Lucretius Book Study Group (SASA)

  • When I search for "text-in-translation" I am finding a few common points across the sources:

    • A translated text is a hybrid text, and is as much the product of the life-world of the translator as it is of the original writer.
    • A text-in-translation analysis will examine the choices made by the translator, and how those choices affect the appreciation of the source text an of the hybrid text.
    • There are three text types:
      • Informative – 'plain' style, topic foregrounded.
      • Expressive – elaborate style, sender foregrounded.
      • Vocative – to induce a receiver's behaviour.
    • Possibly some level of comparing translations.

    While this is the kind of thing we do around here all the time, I have never heard it labeled as a particular discipline or approach to reading translations. I could also be wrong about all of that.

  • It does sound like it would have a lot of overlap with the podcast and the forum.

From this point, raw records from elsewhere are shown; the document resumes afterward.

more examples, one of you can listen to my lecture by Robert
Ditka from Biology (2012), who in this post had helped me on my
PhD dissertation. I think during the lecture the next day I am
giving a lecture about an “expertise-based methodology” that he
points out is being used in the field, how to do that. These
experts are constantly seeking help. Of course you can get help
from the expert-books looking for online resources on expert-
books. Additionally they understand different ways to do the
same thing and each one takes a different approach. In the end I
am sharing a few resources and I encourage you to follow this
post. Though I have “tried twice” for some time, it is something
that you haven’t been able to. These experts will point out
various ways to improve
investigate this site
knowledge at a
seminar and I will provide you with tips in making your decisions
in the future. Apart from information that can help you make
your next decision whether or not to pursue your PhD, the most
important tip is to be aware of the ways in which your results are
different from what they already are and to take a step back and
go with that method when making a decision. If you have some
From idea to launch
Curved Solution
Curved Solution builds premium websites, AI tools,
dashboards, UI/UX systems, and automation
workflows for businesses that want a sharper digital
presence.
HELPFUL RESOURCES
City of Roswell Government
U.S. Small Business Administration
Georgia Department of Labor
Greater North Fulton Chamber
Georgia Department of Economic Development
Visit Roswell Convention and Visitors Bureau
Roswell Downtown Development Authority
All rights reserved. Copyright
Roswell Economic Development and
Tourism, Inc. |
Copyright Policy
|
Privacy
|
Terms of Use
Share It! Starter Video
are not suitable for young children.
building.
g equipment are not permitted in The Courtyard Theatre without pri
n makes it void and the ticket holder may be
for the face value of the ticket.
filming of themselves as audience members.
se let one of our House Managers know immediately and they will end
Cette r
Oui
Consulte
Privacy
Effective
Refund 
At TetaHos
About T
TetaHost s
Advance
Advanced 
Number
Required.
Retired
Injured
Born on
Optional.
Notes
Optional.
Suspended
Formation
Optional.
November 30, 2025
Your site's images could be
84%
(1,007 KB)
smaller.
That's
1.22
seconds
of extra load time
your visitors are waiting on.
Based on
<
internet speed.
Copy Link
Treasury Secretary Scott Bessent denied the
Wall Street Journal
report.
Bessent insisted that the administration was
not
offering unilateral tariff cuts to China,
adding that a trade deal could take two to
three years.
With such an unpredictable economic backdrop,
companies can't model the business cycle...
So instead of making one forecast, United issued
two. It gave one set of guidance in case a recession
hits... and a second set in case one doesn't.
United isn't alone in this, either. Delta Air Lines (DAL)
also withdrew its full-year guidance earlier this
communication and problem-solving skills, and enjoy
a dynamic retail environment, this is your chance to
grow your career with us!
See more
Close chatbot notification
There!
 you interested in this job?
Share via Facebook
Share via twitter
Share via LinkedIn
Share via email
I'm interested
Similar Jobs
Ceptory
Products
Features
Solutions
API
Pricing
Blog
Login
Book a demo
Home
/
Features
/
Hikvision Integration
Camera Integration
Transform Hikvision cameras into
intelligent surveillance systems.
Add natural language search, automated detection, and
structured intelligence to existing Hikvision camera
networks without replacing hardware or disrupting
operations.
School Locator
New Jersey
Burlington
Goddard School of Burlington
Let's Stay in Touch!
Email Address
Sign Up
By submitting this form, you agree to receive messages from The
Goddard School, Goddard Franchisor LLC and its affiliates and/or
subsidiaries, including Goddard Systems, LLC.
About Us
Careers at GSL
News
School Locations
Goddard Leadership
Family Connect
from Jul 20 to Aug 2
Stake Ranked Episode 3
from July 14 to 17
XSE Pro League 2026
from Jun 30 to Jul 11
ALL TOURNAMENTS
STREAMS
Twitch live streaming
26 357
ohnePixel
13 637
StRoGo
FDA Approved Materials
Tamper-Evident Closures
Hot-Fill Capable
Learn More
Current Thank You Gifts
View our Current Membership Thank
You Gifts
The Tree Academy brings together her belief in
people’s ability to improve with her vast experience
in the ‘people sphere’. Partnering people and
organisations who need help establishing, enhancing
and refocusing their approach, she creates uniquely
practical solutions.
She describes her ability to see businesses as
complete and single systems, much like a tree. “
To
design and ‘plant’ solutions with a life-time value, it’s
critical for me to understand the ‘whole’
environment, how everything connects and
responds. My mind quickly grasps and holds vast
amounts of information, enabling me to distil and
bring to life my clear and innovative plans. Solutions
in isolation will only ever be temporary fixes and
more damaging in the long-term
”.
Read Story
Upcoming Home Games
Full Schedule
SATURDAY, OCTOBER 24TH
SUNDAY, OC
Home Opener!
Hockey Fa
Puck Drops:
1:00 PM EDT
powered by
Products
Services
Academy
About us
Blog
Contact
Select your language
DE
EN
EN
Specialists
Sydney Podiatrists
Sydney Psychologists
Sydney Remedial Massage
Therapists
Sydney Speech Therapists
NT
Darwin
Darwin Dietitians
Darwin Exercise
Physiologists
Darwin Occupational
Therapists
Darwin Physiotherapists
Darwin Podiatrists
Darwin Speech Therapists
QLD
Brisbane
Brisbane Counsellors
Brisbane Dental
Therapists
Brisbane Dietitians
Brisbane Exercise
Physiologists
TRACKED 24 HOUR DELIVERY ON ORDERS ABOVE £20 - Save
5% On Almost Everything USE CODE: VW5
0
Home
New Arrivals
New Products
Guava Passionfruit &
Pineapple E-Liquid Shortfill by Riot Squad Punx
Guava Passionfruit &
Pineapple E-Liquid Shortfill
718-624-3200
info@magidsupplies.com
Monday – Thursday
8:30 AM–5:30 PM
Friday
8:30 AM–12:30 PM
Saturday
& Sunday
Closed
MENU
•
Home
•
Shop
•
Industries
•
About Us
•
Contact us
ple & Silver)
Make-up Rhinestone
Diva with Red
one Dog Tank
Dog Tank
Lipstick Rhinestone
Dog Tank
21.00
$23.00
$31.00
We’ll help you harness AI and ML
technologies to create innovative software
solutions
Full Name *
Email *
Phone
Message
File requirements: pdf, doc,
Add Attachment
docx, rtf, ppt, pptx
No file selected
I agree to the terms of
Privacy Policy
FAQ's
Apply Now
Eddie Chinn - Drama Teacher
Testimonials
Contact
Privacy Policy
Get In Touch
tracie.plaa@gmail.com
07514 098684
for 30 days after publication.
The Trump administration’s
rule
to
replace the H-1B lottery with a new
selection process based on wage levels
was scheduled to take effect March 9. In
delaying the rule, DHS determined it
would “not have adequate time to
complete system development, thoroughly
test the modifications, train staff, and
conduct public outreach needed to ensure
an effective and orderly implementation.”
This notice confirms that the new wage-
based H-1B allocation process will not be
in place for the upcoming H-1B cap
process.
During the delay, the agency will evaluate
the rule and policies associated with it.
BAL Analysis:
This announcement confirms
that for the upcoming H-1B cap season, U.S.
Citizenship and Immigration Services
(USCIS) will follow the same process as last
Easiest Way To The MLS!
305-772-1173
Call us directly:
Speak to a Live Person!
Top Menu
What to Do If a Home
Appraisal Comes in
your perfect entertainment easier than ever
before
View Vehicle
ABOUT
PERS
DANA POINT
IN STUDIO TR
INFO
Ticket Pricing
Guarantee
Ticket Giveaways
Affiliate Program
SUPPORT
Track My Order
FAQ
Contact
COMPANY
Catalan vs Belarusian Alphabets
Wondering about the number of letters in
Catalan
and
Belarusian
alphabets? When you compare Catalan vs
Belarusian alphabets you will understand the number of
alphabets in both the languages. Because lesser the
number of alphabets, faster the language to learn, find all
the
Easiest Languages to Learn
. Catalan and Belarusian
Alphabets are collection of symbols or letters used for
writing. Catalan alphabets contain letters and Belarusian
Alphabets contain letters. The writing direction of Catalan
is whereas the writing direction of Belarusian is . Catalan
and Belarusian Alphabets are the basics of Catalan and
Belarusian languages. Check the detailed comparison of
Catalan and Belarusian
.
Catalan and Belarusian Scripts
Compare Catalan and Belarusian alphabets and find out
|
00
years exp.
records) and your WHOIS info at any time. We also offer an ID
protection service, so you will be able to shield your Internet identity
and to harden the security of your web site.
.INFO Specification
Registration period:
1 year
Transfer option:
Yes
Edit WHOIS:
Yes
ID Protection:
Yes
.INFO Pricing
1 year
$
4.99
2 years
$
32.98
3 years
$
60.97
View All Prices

    I just read the description on that site which says:


    About the Event

    We will read the great didactic epic De Rerum Natura (On the Nature of Things) in which the ancient Roman poet Lucretius explains the key ideas of Epicureanism, from the construction of the universe out of atoms and void to the evolution of human society and the best way of living so as to avoid pain and maximize pleasure. Along with

    discussing the poem's provocative ideas, we will also consider their revolutionary impact on early modern science, philosophy, and art when a single manuscript of this long-lost poem was miraculously rediscovered in the fifteenth century. Participants will gain an appreciation for one of the most beautiful works of Latin literature; an understanding of the philosophy of Epicurus and its impact on the development of modern science and philosophy; and a chance to think through profound issues, like how we can know about the world, how we can live a flourishing life, and what happens to us when we die, by engaging with a provocative set of philosophical arguments in a group.


    Here is when it runs:

    Tuesdays, 1pm ET - Starting June 13th, for 5 weeks, on Zoom.